An Illinois foreclosure bill that could dramatically improve the state’s troubled relationship with distressed properties passed the state legislature this week, and is now awaiting final approval from Governor Pat Quinn.

Senate Bill 16, as the foreclosure bill is called, would streamline Illinois’ judicial foreclosure process for vacant homes, which have traditionally taken months if not years for the state to foreclose.

Illinois Foreclosure Bill – Increasing Foreclosure Filing

One of the Illinois foreclosure bill’s sponsors, State Senator Jacqueline Collins, said the bill will have a marked impact on foreclosure timelines in Illinois:

  • The foreclosure timeline for vacant properties would decrease from 500 days to 100 days.
  • Additionally, the bill will provide housing counseling to homeowners while raising $28 million to clean up vacant houses and lots and providing $13 million in grants to housing counselors.
  • The key to funding those new programs and initiatives will be an increase in foreclosure filing fees, which will fluctuate based on how many foreclosure actions the lending institution files.
  • Banks that file more than 175 foreclosure actions will pay an additional $500 fee for every filing, while banks filing 50 to 174 actions will pay $250, and banks filing less than 50 will pay $50.
  • The additional fees will last through Jan. 1, 2018, should the bill become law.
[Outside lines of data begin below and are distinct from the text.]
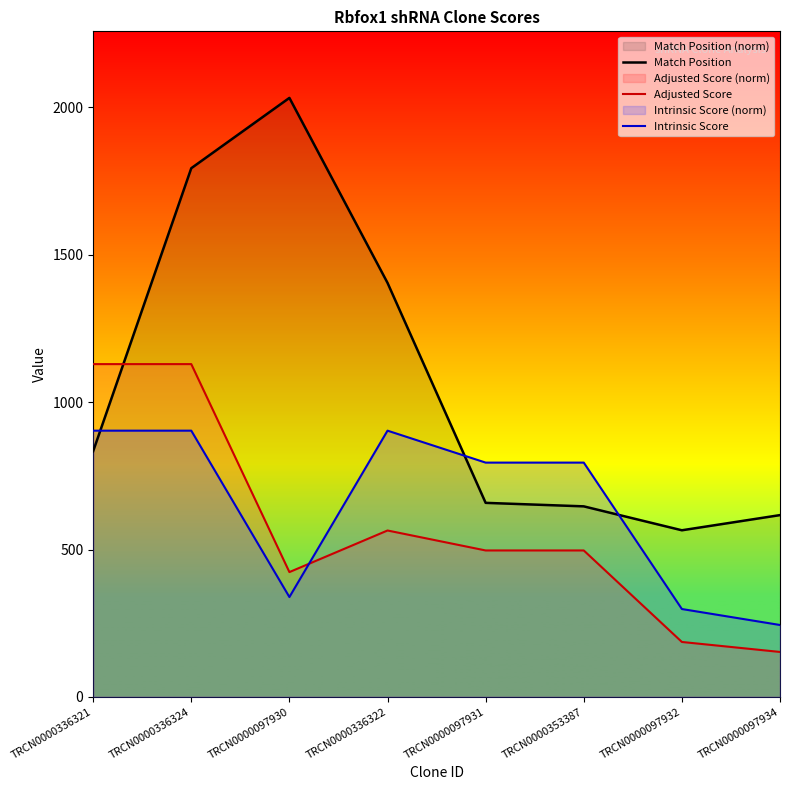

What is the minimum value for Match Position?

565.3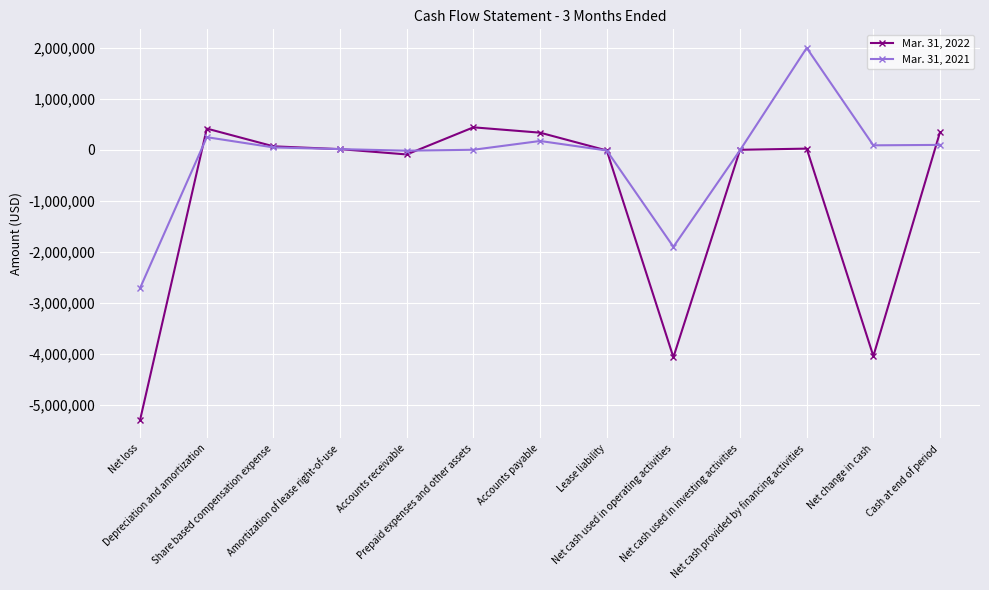

What is the difference between the Mar. 31, 2021 values at Net loss and Accounts receivable?

2691381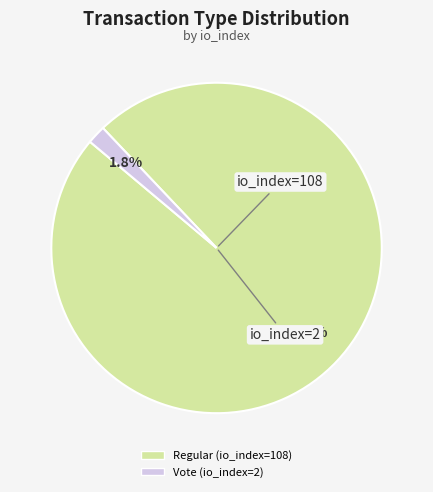

Which slice is the smallest?

Vote (io_index=2)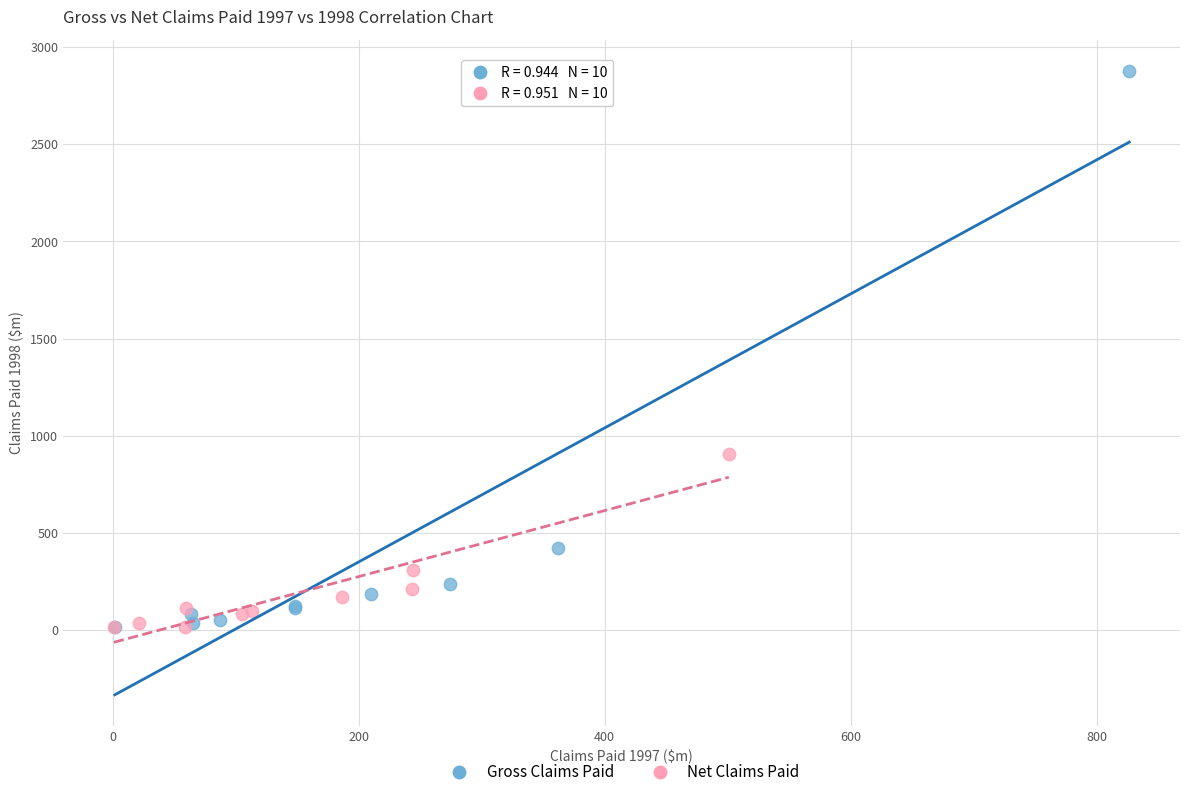

Which series has the largest Y range (max minus min)?

Gross Claims Paid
Illinois Foreclosure Bill a Long-Awaited Change

In a statement, Collins said both community banks and larger financial institutions supported the foreclosure bill.

“What these parties had in common was a desire to break up the logjam of foreclosures currently clogging our court system and delaying the full recovery of our housing market,” she said. “With strong homeowner protections in place, everyone benefits from expedited foreclosures of truly abandoned properties.”

Vince Milito, the president of the Straub Milito Group with Coldwell Banker, often works with distressed properties, and he also spoke to the benefits of clearing out vacant, foreclosed properties. The longer such a property sits vacant, he explained, the longer it has to collect water damage, entice vandalism and negatively impact the property values of the surrounding homes; therefore, any increase in filing fees would be “pennies,” he said, compared to what losses banks suffer from vacant properties with elongated stays.

“The bill definitely could have a positive impact,” Milito said.

And the foreclosure process in Illinois can sure take a long time; indeed, according to RealtyTrac, the typical processing period for Illinois is 300 days, second only to New York’s 445 days, and in the wake of the housing downturn, Illinois has become a poster child for not only foreclosure backlog, but the need for judicial states to reform their foreclosure practices and catch up with their non-judicial brethren.